HARTFORD, CT – Today, State Senator Norm Needleman (D-Essex) joined with John P. Guszkowski, Essex Town Planner and Government Relations Officer for the Connecticut Chapter of the American Planning Association, to advocate for legislation Sen. Needleman proposed on streamlining access to geographic information systems across the state. If enacted, the bill would create a more overarching system of access for towns and cities to access the technology and benefit from its use.

Senate Bill No. 550, “An Act Concerning Geographic Information Systems,” would make geographic information system tools and software available to municipalities at a low cost. It was heard Wednesday at public hearing in front of the Planning and Development Committee.

Geographic Information System tools, also known as “GIS,” are digital maps and layouts of geographic areas that can be used by municipalities for a number of purposes, most commonly surveying and land usage planning.

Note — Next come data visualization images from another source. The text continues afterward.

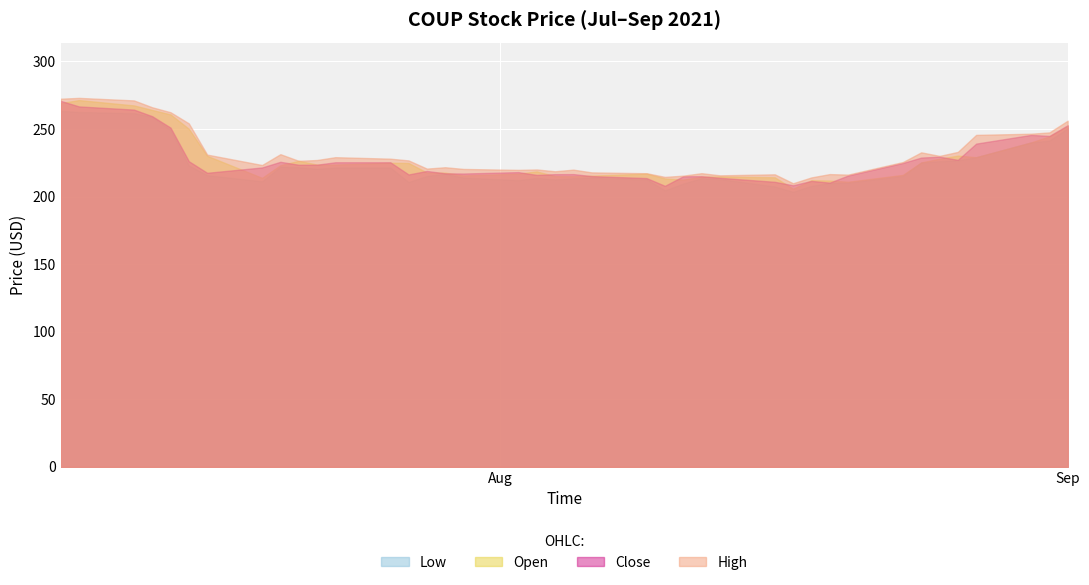

Does the chart display data point markers on the line(s)?

No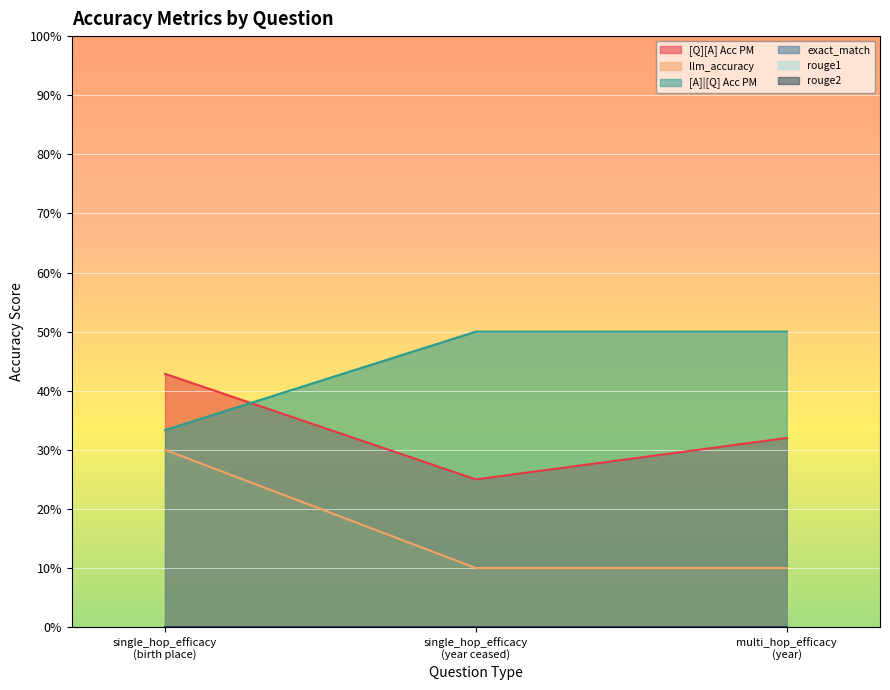

What is the average value of the [A]|[Q] Acc PM series?

0.4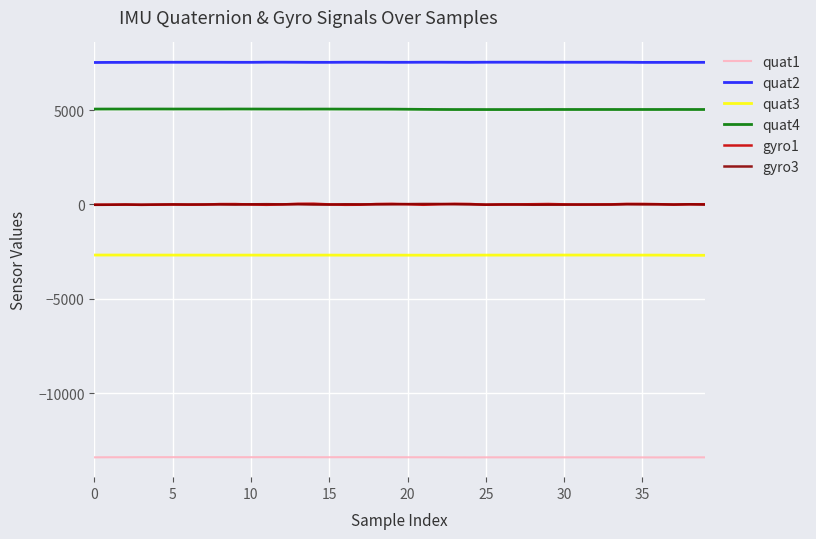

What is the highest value of the quat1 series?

-13380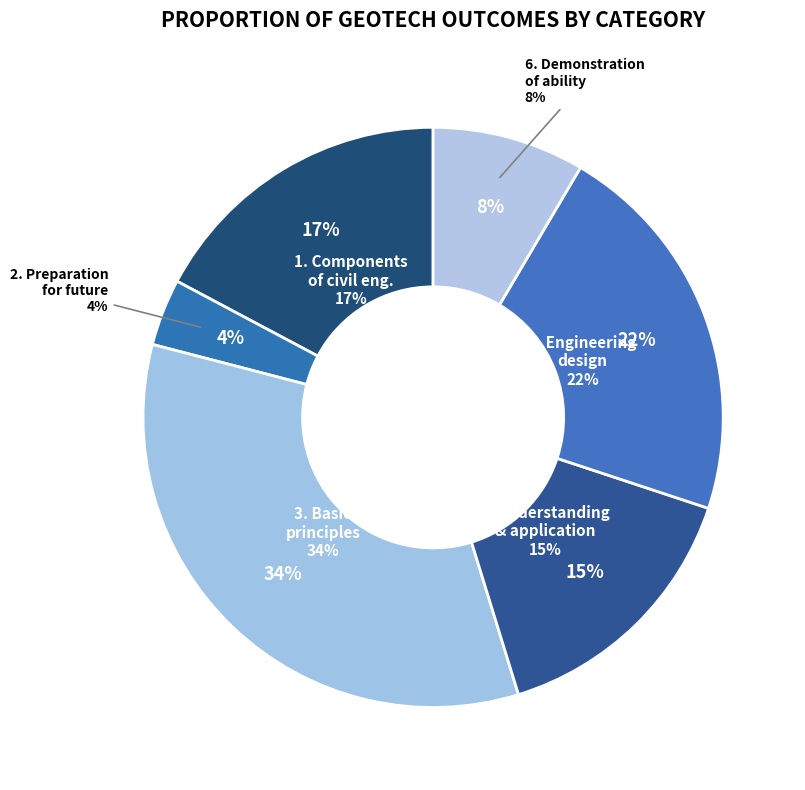

True or false: 5. Understanding of engineering design accounts for 22% of the total.

True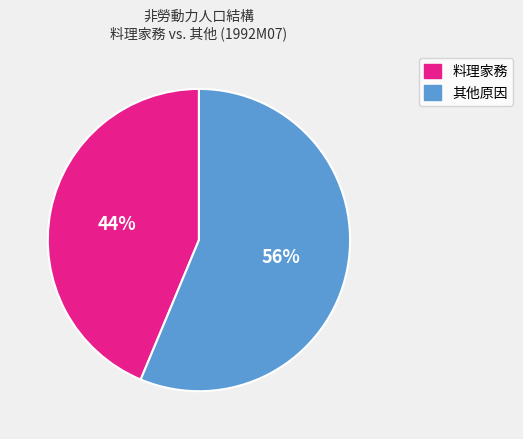

What is the smallest slice in the pie chart?

料理家務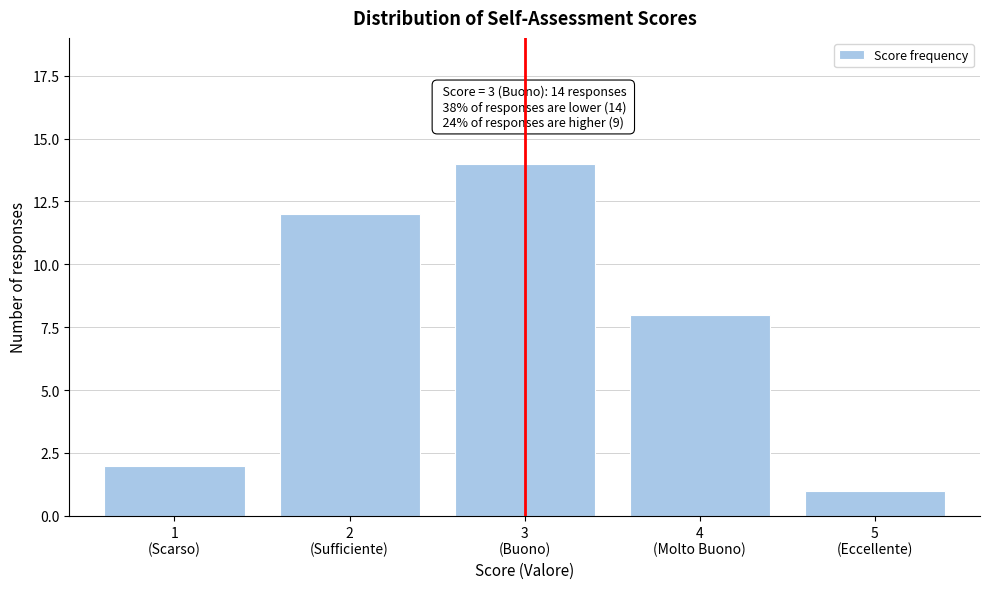

Reading right to left, list all the values displayed in this chart.

1	8	14	12	2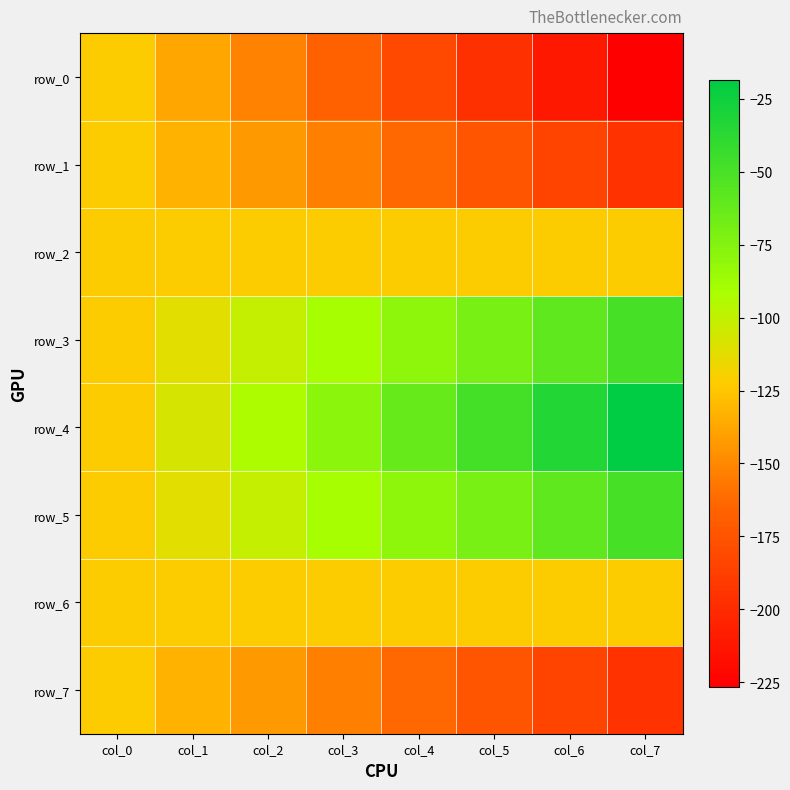

The value of row_1 at col_1 is -79.1. True or false?

False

While Connecticut is a small state, current GIS practices indicate that every town in Connecticut has a separate contract, and contractor, for individual use. This process is inefficient, as each town must negotiate separate contracts, and leaves some aspects of the technology unused. Individuals looking to compare geography in two bordering towns have to open two separate services to access it, even if the land is separated by just the town border.

“This is the recipe for poor planning, wasted and duplicative efforts, and a lack of cohesiveness in inter-municipal development and conservation efforts,” said Guskowski in testimony during the public hearing, speaking on behalf of the CCAPA. “It is impossible, under this current system, to know authoritatively, how far along we are, as a State, toward our various conservation and open space preservation goals.”

“Having the State take a leadership role in unifying and coordinating these efforts… is a relatively low cost way to facilitate a major step forward for Connecticut,” Guszkowski continued.

The Connecticut Conference of Municipalities additionally supported Senate Bill No. 550 on Wednesday. “Given the current budget situation and the prospect of additional reductions in state aid,” CCM said in written testimony, “municipalities are already being forced to consider increases in local property taxes or reducing current services, it is important to make access to the GIS technology affordable to municipalities. Such systems provide opportunities to find efficiencies in information exchanges on land use and other issues between state, regional and local planners and decision makers.”

“We don’t need to have 169 solutions to one common problem,” added Sen. Needleman. “A state-wide GIS system would control costs, allowing the state to negotiate on behalf of towns, and create a more efficient platform, reducing more than a hundred points of access into just one. That would allow towns and cities across the state to work together and collaborate, using this collected information to improve their communities and our state as a whole. I am happy to see the committee consider this bill, and I look forward to working in coming months to make sure it passes.”